Training a Faster R-CNN model required all cases of the intended object categories to be annotated. For our purposes, one class was considered outside the background class, a catch all for all non-defined objects, as the DEBC. Each annotation was created to encompass a portion of the DEBC while limiting all other features. A second class which considered the insulators was annotated and added to the training set later. With Faster R-CNN developed to train on the Pascal VOC dataset, the annotations performed matched the format using the LabelImg software [13]. The Pascal VOC format stores each bounding box annotations location, class, and image location on file in xml format. All annotations were manually selected and a sample of an annotation is provided in Fig. 3.

Fig. 3.
figure 3

Example image with ground truth bounding box annotation.

2.5 Test Data

Images to test the network performance were needed to evaluate the trained networks. Figure 4 provides sample images that were utilized and provided by the company which collected the test flight training data, and provided a newer set of true inspection images for the DEBC’s. This test data included 111 images which include 115 total DEBCs taken from a much closer range and viewing angle in which the DEBC was easier to view. These test images were kept separate from the training data.

Fig. 4.
figure 4

Example Image from validation set.

2.6 Training

The networks evaluated were fine-tuned from an ImageNet pre-trained VGG16 model over differing numbers of iterations and numbers of images following the methods in [14]. The learning rate was set as 0.0001 for 60k mini-batches and 0.00001 for the next 20k mini-batches, momentum as 0.9, and weight decay as 0.0005 as provided by the VGG16 model. The numbers of iterations varied from 40,000 to 150,000, often alternating the higher number of iterations in the first and third stage, and the lower number of iterations in the second and fourth. These alternating numbers of iterations were done as the default iterations were set to alternate from 80,000 to 40,000. The most visually accurate networks based on the number of iterations run were chosen for a full evaluation of the network. Time training the network was heavily dependent on the number of iterations, but took approximately three to seven days of training.

3 Results

The 111 test images were used to evaluate several different trained networks while varying both the number of iterations the network was trained with, and the number of training images. ROC and Precision-Recall curves were developed for each trained network to determine network accuracy (Fig. 5). Data for the curves was generated by setting the threshold for detection to the value of 0.1, and storing all detections and confidence intervals.

++++

▶ **Task 1**
From the Faster R-CNN excerpt, copy the passage that begins at "Training a Faster" and stop after "bounding box annotation.".
▶ **Task 2**
Rewrite the paragraph of the Faster R-CNN excerpt that begins "The networks evaluated were fine-tuned" as a short bulleted list that keeps its main facts.
The rows that come next aren't needed for this work.

▶ **Data section**
++++

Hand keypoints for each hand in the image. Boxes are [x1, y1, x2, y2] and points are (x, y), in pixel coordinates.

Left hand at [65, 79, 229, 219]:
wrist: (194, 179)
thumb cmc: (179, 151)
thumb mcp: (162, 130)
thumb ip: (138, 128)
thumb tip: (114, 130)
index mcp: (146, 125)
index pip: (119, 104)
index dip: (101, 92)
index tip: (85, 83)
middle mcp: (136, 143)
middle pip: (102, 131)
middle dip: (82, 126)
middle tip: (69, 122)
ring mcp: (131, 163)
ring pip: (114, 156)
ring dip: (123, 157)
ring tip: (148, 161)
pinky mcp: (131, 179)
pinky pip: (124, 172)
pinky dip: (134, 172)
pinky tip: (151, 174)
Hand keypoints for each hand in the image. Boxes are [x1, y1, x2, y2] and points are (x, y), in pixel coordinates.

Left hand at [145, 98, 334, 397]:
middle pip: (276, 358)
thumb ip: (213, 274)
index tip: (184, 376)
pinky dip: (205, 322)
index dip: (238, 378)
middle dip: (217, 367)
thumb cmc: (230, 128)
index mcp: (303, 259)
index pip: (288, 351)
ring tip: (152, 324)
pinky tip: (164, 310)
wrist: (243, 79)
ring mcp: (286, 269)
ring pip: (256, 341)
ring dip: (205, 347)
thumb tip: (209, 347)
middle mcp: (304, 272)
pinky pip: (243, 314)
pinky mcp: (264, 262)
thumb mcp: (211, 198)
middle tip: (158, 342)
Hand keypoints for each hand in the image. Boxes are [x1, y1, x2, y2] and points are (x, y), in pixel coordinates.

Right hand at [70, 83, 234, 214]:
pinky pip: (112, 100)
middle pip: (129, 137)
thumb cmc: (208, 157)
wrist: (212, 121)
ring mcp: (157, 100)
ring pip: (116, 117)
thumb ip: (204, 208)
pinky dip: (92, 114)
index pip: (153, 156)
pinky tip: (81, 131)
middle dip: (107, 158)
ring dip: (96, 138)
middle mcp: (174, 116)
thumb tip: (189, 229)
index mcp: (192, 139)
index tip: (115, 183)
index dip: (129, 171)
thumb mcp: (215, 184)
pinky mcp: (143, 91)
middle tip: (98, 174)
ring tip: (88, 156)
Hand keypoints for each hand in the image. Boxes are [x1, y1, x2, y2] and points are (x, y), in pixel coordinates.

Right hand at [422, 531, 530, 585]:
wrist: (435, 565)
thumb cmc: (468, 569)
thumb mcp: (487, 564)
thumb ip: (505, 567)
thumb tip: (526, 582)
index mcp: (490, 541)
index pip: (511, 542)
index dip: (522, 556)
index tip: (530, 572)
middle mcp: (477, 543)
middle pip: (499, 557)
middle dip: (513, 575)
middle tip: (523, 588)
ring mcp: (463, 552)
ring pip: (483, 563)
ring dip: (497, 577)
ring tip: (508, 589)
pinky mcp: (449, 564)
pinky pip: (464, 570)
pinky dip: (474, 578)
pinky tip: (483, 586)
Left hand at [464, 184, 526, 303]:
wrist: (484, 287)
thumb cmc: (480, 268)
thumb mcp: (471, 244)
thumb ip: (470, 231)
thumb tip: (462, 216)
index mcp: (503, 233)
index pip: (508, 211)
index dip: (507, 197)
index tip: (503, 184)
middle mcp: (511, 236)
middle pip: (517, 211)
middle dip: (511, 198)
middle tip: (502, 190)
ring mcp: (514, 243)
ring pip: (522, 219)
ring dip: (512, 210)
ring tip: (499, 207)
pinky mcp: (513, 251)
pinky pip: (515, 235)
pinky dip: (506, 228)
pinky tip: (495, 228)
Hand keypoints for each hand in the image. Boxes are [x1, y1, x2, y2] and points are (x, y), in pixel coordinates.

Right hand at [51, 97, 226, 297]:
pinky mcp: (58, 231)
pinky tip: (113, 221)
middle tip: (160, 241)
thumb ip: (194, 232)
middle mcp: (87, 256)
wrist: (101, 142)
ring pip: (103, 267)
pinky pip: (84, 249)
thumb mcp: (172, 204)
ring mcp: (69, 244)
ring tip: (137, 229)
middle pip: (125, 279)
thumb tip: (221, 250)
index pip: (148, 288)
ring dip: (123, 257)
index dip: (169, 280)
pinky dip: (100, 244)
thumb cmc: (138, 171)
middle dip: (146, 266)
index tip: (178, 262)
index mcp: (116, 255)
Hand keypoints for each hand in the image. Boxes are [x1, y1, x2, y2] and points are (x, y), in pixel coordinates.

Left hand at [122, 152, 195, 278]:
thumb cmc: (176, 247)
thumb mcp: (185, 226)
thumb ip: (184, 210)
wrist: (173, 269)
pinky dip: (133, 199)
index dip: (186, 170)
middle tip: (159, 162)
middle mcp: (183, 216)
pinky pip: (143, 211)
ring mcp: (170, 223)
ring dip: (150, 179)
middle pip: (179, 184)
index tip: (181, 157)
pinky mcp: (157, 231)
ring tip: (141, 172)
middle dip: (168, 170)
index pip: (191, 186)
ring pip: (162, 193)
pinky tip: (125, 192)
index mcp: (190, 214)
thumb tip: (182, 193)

++++

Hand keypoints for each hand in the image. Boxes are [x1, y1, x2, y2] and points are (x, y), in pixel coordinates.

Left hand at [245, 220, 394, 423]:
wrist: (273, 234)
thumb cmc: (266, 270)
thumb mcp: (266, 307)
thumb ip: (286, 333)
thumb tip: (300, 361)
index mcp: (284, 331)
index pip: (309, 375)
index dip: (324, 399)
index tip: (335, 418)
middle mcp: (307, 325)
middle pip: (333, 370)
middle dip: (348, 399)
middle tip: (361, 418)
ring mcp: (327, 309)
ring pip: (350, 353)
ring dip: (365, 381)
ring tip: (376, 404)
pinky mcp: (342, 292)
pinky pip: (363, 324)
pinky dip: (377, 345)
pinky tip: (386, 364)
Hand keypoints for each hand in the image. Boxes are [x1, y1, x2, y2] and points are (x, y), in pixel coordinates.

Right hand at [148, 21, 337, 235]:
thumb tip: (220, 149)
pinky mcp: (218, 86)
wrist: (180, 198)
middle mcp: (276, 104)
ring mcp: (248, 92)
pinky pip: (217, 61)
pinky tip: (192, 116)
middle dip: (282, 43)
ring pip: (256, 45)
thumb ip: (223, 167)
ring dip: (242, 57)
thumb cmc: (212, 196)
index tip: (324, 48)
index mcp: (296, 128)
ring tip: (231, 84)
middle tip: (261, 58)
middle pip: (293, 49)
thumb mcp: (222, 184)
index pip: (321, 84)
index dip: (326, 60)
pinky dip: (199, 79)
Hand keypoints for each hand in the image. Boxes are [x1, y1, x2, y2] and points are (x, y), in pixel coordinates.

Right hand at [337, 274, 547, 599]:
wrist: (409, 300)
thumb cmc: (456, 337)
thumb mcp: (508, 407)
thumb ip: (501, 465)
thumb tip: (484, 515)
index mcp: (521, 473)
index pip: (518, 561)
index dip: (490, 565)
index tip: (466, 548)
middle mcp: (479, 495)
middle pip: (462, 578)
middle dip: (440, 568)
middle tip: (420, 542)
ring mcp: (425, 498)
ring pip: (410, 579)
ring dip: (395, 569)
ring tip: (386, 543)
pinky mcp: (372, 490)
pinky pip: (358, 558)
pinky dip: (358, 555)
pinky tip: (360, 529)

++++

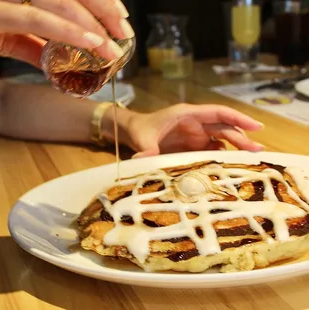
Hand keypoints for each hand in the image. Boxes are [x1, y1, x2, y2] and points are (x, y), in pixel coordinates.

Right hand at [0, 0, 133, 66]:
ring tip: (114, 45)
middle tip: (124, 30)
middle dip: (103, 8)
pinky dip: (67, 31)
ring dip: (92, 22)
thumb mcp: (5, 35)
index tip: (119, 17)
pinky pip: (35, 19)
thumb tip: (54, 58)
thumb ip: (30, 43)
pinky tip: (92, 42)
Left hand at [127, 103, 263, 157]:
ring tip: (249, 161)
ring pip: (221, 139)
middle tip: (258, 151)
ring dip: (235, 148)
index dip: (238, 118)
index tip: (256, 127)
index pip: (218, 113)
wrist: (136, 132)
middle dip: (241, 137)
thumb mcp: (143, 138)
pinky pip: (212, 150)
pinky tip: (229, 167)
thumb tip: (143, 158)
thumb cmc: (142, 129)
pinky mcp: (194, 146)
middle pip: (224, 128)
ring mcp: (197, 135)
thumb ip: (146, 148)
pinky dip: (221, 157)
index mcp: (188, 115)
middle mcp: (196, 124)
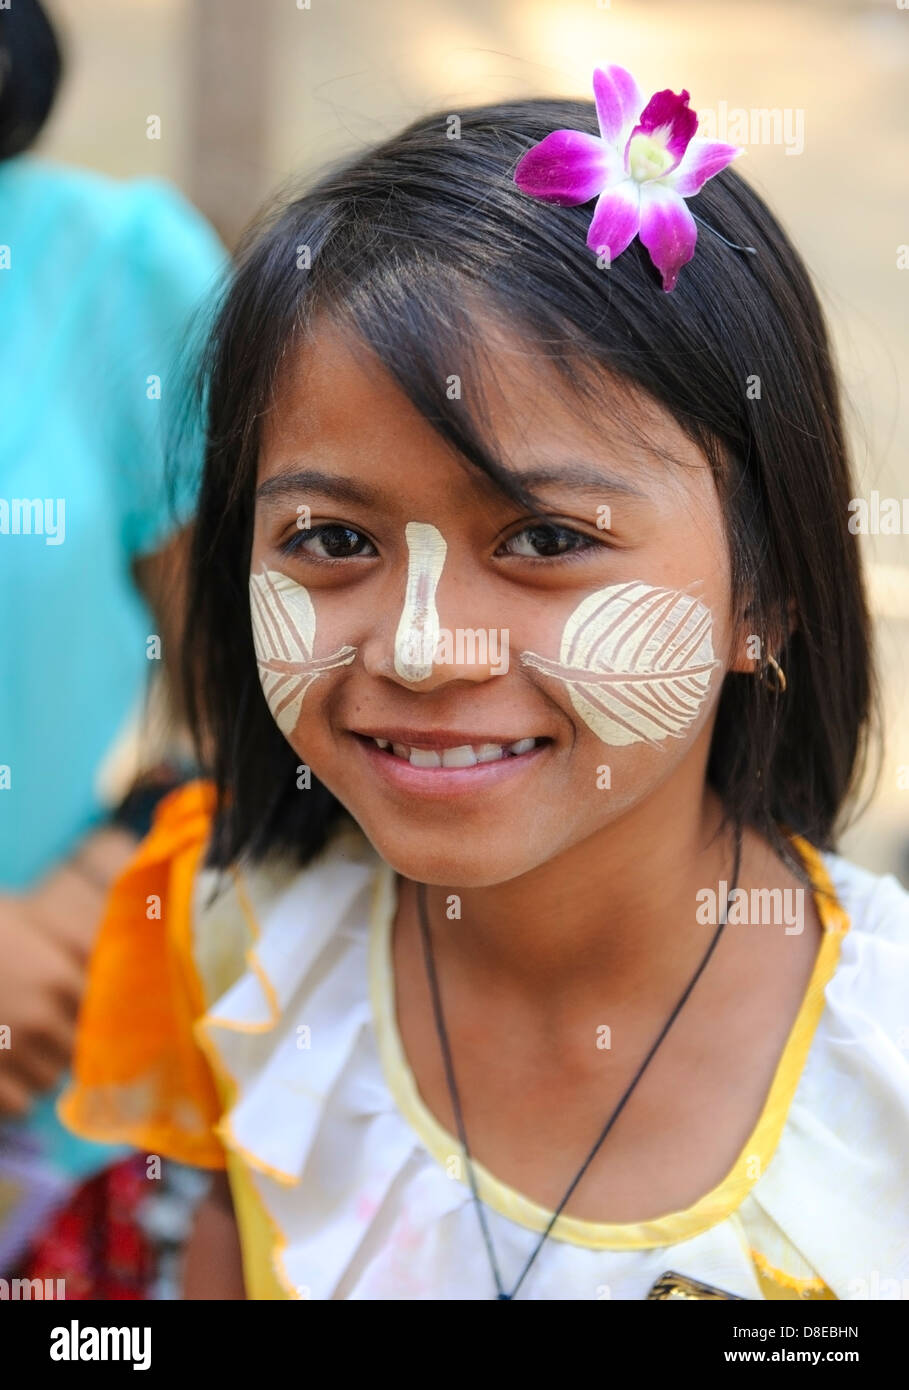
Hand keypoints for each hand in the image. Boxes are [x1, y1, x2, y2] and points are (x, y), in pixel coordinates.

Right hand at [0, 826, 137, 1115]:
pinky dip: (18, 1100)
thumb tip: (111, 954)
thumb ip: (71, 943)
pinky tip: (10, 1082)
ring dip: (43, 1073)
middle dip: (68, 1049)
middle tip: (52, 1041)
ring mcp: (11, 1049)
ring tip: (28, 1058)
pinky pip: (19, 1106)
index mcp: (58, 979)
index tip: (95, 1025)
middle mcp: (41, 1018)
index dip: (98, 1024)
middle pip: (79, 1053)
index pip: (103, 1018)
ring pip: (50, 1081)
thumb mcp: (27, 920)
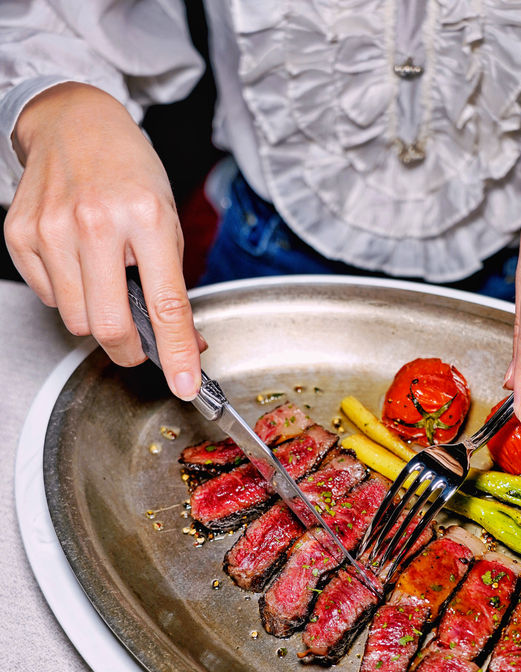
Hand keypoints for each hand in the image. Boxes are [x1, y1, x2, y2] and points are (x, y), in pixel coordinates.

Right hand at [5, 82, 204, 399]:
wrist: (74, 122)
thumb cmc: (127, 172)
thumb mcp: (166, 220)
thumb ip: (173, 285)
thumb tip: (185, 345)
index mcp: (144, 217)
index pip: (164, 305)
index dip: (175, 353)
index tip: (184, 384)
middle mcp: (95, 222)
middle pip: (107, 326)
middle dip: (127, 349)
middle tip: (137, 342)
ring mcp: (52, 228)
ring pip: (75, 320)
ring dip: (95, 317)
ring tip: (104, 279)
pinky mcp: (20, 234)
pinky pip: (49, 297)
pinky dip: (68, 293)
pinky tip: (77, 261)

++++

▶ **Problem solution 1**
Training a Faster R-CNN model required all cases of the intended object categories to be annotated. For our purposes, one class was considered outside the background class, a catch all for all non-defined objects, as the DEBC. Each annotation was created to encompass a portion of the DEBC while limiting all other features. A second class which considered the insulators was annotated and added to the training set later. With Faster R-CNN developed to train on the Pascal VOC dataset, the annotations performed matched the format using the LabelImg software [13]. The Pascal VOC format stores each bounding box annotations location, class, and image location on file in xml format. All annotations were manually selected and a sample of an annotation is provided in Fig. 3.

Fig. 3.
figure 3

Example image with ground truth bounding box annotation.

▶ **Problem solution 2**
- Networks were fine-tuned from an ImageNet pre-trained VGG16 model, following the methods in [14], with different numbers of iterations and images.
- Learning rate: 0.0001 for 60k mini-batches, then 0.00001 for the next 20k.
- Momentum was 0.9 and weight decay was 0.0005, as provided by the VGG16 model.
- Iterations ranged from 40,000 to 150,000. Stages one and three usually had the higher count, and stages two and four had the lower count. This followed the default settings, which alternated between 80,000 and 40,000.
- The most visually accurate networks were chosen for full evaluation.
- Training took about three to seven days and depended heavily on the number of iterations.